For CEOs, CFOs, CMOs, CNOs, COOs, quality & patient safety staff

This post has been archived and contains information that may be out of date.

On April 6, the Centers for Medicare & Medicaid Services (CMS) issued a rule proposing to indefinitely delay the radiation oncology (RO) model.  

The model was scheduled to begin on Jan. 1, 2023, after it was further delayed by the Consolidated Appropriations Act of 2021. The rule states that CMS will, at some future point, propose a new start date and modify the model’s performance period.
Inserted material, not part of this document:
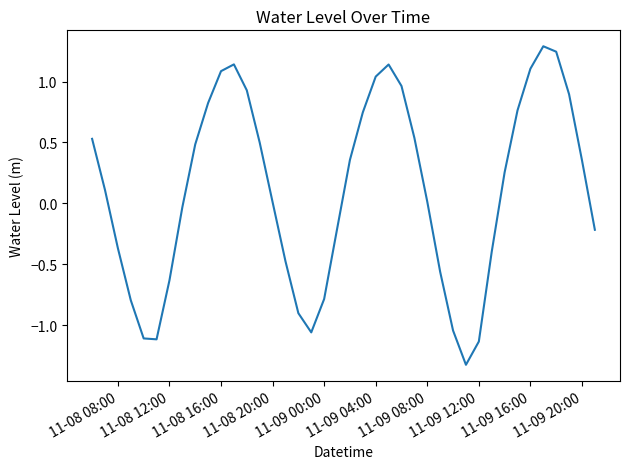

What is the greatest value displayed?

1.3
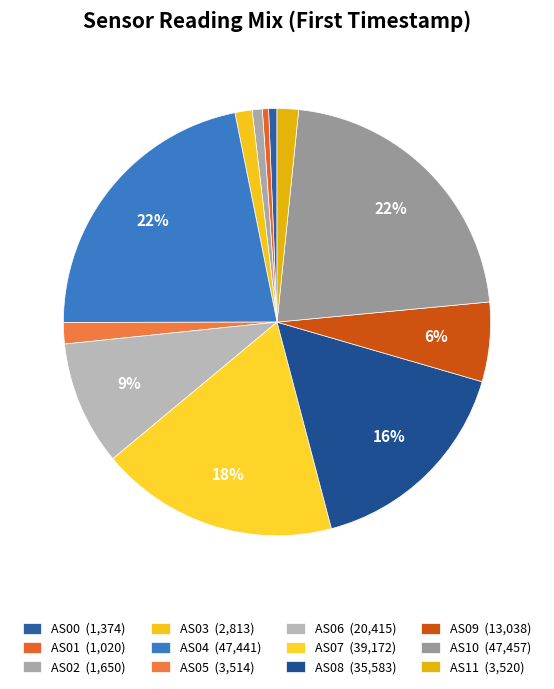

Rank the categories by value from highest to lowest.

AS10, AS04, AS07, AS08, AS06, AS09, AS11, AS05, AS03, AS02, AS00, AS01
The rule commits CMS to issuing this rule no less than six months prior to the proposed start date.  

The RO model is designed to test whether prospective episode-based payments for radiotherapy services will reduce Medicare program expenditures and improve the quality of care for Medicare beneficiaries. Under the model, Medicare would pay participating providers and suppliers a site-neutral, episode-based payment for specified professional and technical radiotherapy services furnished during a 90-day episode to Medicare fee-for-service beneficiaries diagnosed with certain cancer types. The RO model is mandatory in selected geographic areas.  

In indefinitely delaying the model, CMS cites concerns from stakeholders over the model’s design — specifically the discount rate, which is higher than similar alternative payment models. In addition, the agency cites the costs incurred by both participants and the agency to prepare for the model at a time when there is continued uncertainty over whether Congress will further delay the model.